(TASK DIRECTIONS): Copy the data as given. No line may be skipped.

(WORKING DATA):
[Start of Attachment]
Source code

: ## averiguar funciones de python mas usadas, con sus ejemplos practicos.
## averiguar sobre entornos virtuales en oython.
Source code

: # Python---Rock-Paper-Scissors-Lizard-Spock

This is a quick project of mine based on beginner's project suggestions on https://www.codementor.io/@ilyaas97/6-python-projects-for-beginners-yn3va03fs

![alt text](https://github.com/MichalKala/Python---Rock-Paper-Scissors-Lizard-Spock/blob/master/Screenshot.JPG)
[End of Attachment]
(OUTPUT):
Source code

: ## averiguar funciones de python mas usadas, con sus ejemplos practicos.
## averiguar sobre entornos virtuales en oython.
Source code

: # Python---Rock-Paper-Scissors-Lizard-Spock

This is a quick project of mine based on beginner's project suggestions on https://www.codementor.io/@ilyaas97/6-python-projects-for-beginners-yn3va03fs

![alt text](https://github.com/MichalKala/Python---Rock-Paper-Scissors-Lizard-Spock/blob/master/Screenshot.JPG)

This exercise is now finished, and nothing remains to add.